SEMAINE 2


Yusuf, gardien de la mémoire de la bataille des Dardanelles.






Sur le petit bac qui franchit le détroit des Dardanelles, de Çanakkale sur la rive orientale à Eceabat sur la rive occidentale, un couple de jeunes Néo-Zélandais est plongé dans son guide de voyage, ouvert à la page consacrée aux "ANZACS" : The Australians and New Zealand Army Corps. Ils y ont repéré l'hôtel "Down Under", à Eceabat, tenu par un vieil Australien du nom de Yusuf Bladen-Pryor, ex-voyageur et toujours poète, marié à une Turque et plus ou moins converti à l'islam, comme l'indique le prénom qu'il s'est choisi.

Au "Down Under" se retrouvent tous les Néo-Zélandais et les Australiens de passage. "Lorsqu'ils passent en Turquie, ces voyageurs des antipodes font le détour par la péninsule de Gallipoli", explique Yusuf. "C'est un lieu incontournable de leur Histoire : en 1915, la bataille des Dardanelles a vu l'Australie et la Nouvelle-Zélande s'engager pour la première fois dans une guerre. Mais je vois aussi passer quelques Canadiens, et parfois des Anglais et des Français". Il est vrai que pour ces derniers, un champ de bataille de plus ou de moins...

Et pourtant, la péninsule de Gallipoli, partie occidentale du détroit, ("européenne" diraient les géographes), fut le théâtre d'un carnage digne de figurer parmi les plus terribles de la Guerre de 14-18. En 1915, la situation est délicate pour les Alliés. A l'Est, la Russie est menacée d'isolement. En début d'année, les Alliés décident d'attaquer la Turquie par le détroit des Dardanelles, et de remonter jusqu'à Istanbul. Objectifs : forcer la Turquie à se retirer de la guerre, rompre l'isolement de la Russie en contrôlant les détroits des Dardanelles et du Bosphore, et ouvrir un troisième front au sud-est de l'Europe. Distance à parcourir : 300 kilomètres. A peine 15 seront conquis avant que les Alliés ne soient rejetés à la mer... 9 mois plus tard. On comptera plus de 100 000 morts côté Alliés, et autant chez les Turcs.
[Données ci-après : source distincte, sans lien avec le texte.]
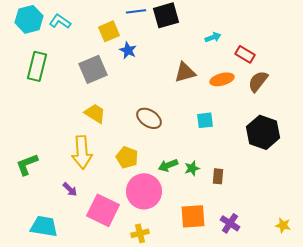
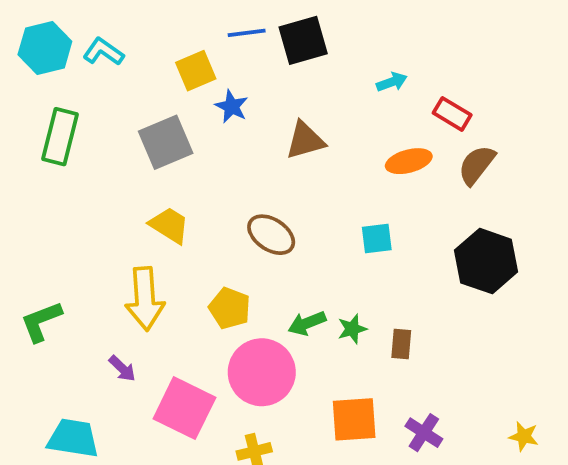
brown triangle: (185, 72) -> (305, 140), moved

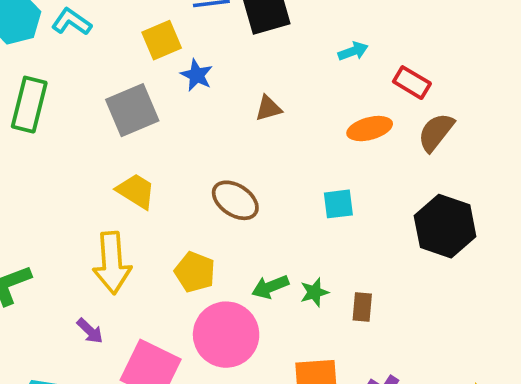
brown triangle: (305, 140) -> (268, 108), size x0.7

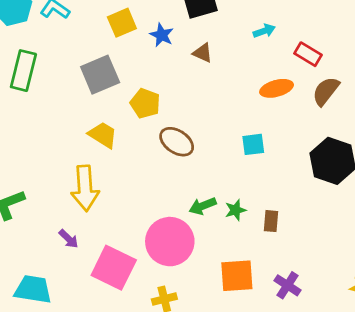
blue star: (197, 75) -> (162, 35), moved
brown triangle: (268, 108) -> (203, 53), moved, turned 40
yellow pentagon: (195, 272) -> (145, 103), moved

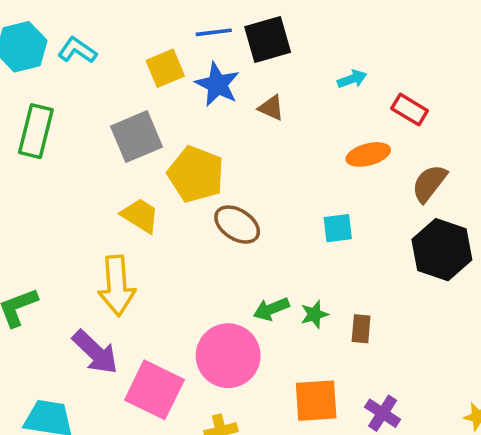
blue star: (162, 35) -> (217, 84), size x1.4
brown semicircle: (326, 91) -> (429, 183), moved
yellow pentagon: (145, 103) -> (196, 174), size x1.4
purple arrow: (69, 239) -> (95, 352), size x1.8

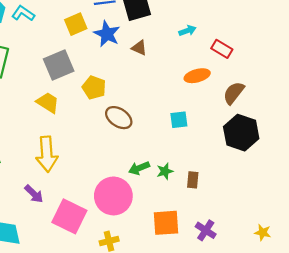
yellow pentagon: (196, 174) -> (94, 88), size x0.7
yellow trapezoid: (140, 216) -> (48, 103), moved
purple arrow: (95, 352) -> (34, 194), size x0.7

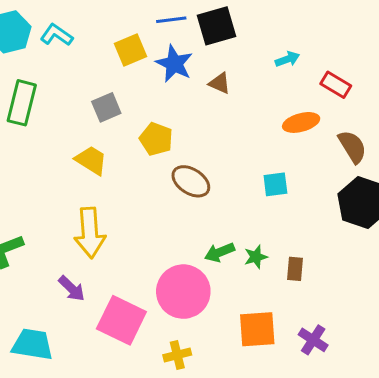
gray square: (59, 65) -> (106, 107), size x0.7
brown semicircle: (234, 93) -> (352, 147), turned 110

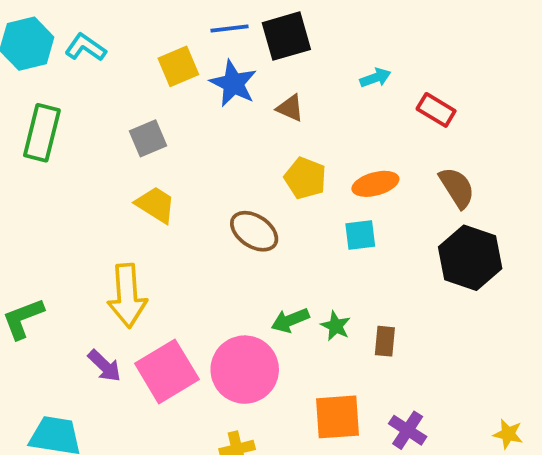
orange ellipse: (301, 122) -> (375, 184), moved
yellow pentagon: (156, 139) -> (305, 178), moved
yellow trapezoid: (91, 160) -> (156, 205), moved
green star: (256, 257) -> (336, 326), turned -30
pink square: (121, 320) -> (167, 371), moved, turned 33

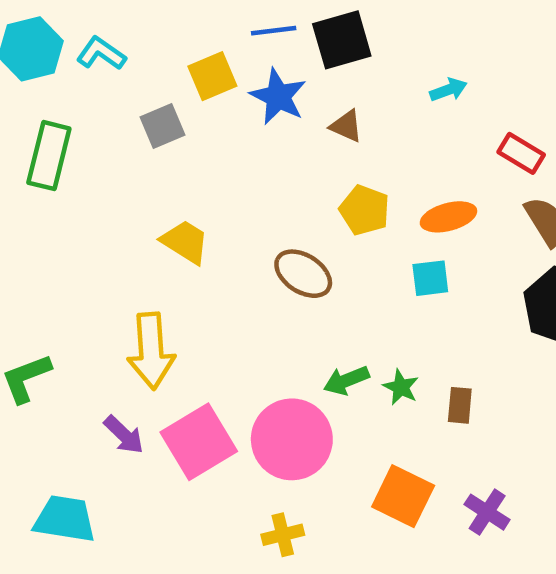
red rectangle: (436, 110) -> (521, 153), moved
gray square: (148, 138) -> (162, 126), moved
orange square: (338, 417) -> (403, 496), turned 30

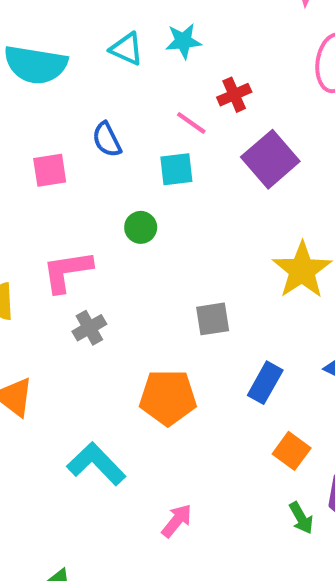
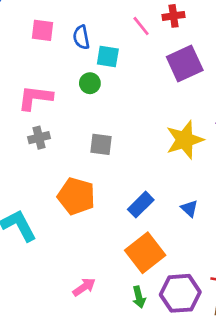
blue semicircle: (107, 140) -> (81, 37), moved
cyan square: (176, 169) -> (108, 57), moved
gray square: (213, 319) -> (101, 144), moved
orange square: (292, 451) -> (145, 253), size x1.6
pink arrow: (177, 521) -> (84, 287), moved

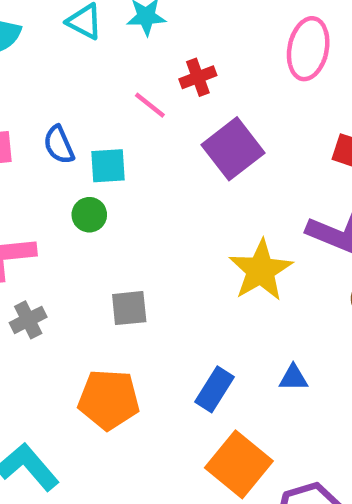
blue triangle: (189, 208) -> (293, 378), turned -30

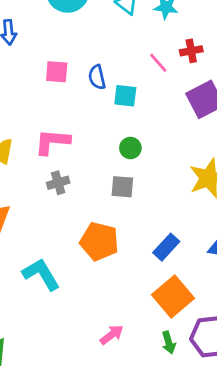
green circle: (89, 215) -> (130, 148), moved

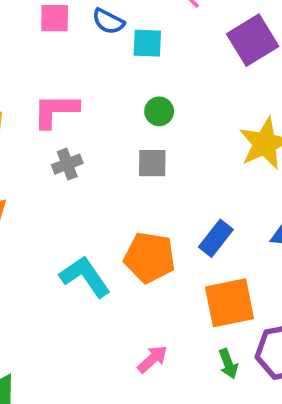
blue semicircle: (97, 77) -> (108, 21), turned -45
orange pentagon: (99, 241) -> (150, 257), moved
cyan L-shape: (41, 274) -> (85, 277), moved
orange square: (173, 297) -> (229, 303), turned 33

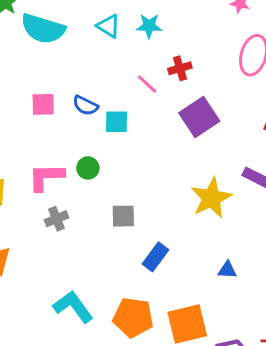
green circle: (159, 111) -> (88, 168), moved
blue rectangle: (216, 238) -> (155, 257), moved
orange pentagon: (150, 257) -> (133, 317), moved

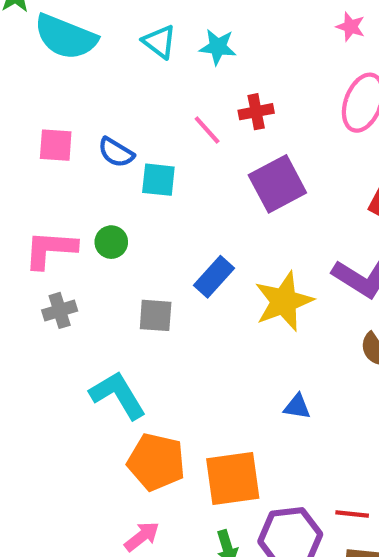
blue rectangle: (155, 257) -> (214, 277), moved
cyan L-shape: (73, 307) -> (118, 395), moved

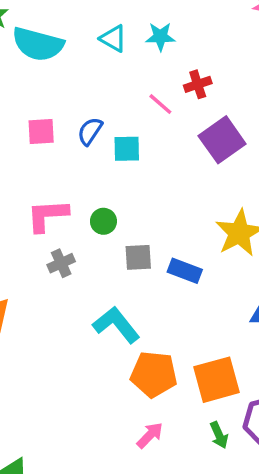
blue semicircle: (116, 152) -> (90, 131), turned 100
green circle: (111, 242) -> (103, 221), moved
blue rectangle: (214, 277) -> (185, 271), moved, turned 76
Sur la carte qu'il a épinglée au mur, Yusuf pointe du doigt les 31 cimetières militaires de la péninsule. Il connaît cette histoire par cœur et ne s'en lasse pas. Il aimerait ouvrir une librairie spécialisée à Eceabat, et se demande comment il pourrait obtenir de l'aide ou des documents de la part de la France. Peut-être le Ministère des Anciens Combattants ? En tout cas, il conseille fortement de descendre à la pointe de la péninsule : c'est là que se trouve le cimetière français, à flanc de colline, à deux cent mètres de la plage où débarquèrent les toutes premières troupes, anglaises et françaises, le 25 avril 1915.

Isolé sur une pente qui semble encore modelée par les obus, les murs d'une blancheur aveuglante du cimetière français abritent 2340 tombes marquées d'un nom. Croix 1245 : Ernest Fabre. 2164 : Maxime Robert. 1237 : Eugène Allard. Et les tirailleurs sénégalais ne sont pas en reste : croix 215 : Sibédé Siné. 784: Koué Mamady. 2166 : Dou Ali. Le monde entier s'est étripé ici. Pour un bras de mer.

Plus haut, cinq ossuaires, portant chacun la mention : "Ici reposent 3000 soldats français morts pour la patrie. 1915." Mais on est encore loin du compte : il faut ajouter les disparus et les corps rapatriés par les familles aux lendemains de la guerre. En tout, 27 000 soldats français sont morts à ce champ d'horreurs. Sur le monument du cimetière, des vers de Victor Hugo chantent l'exemple, la vaillance et la gloire de ceux qui sont morts pour la France.

A deux kilomètres de là se dresse l'énorme monument aux morts turcs. Du haut d'une falaise, il domine la sortie sud du détroit qui débouche sur la mer Egée. A son pied repose un petit cimetière militaire turc, où chaque tombe est surmontée d'une stèle de marbre blanc. Non loin, une plaque sur laquelle sont gravés ces mots signés Kemal Atatürk et datés de 1934, traduits en anglais :

"Those English, French, Australian, New Zealand and Indians, heroes who shed blood on the soil of this country, here you are on a soil of a friendly country. Rest in peace. You are side by side and lying together with Mehmetak's. You, the mothers, who sent their sons to war from far away countries, wipe away your tears. Your sons are lying on our bosom. They are in peace after having lost their lives on this land. They have become our sons as well !"

Vingt minutes suffisent au bac pour franchir le détroit.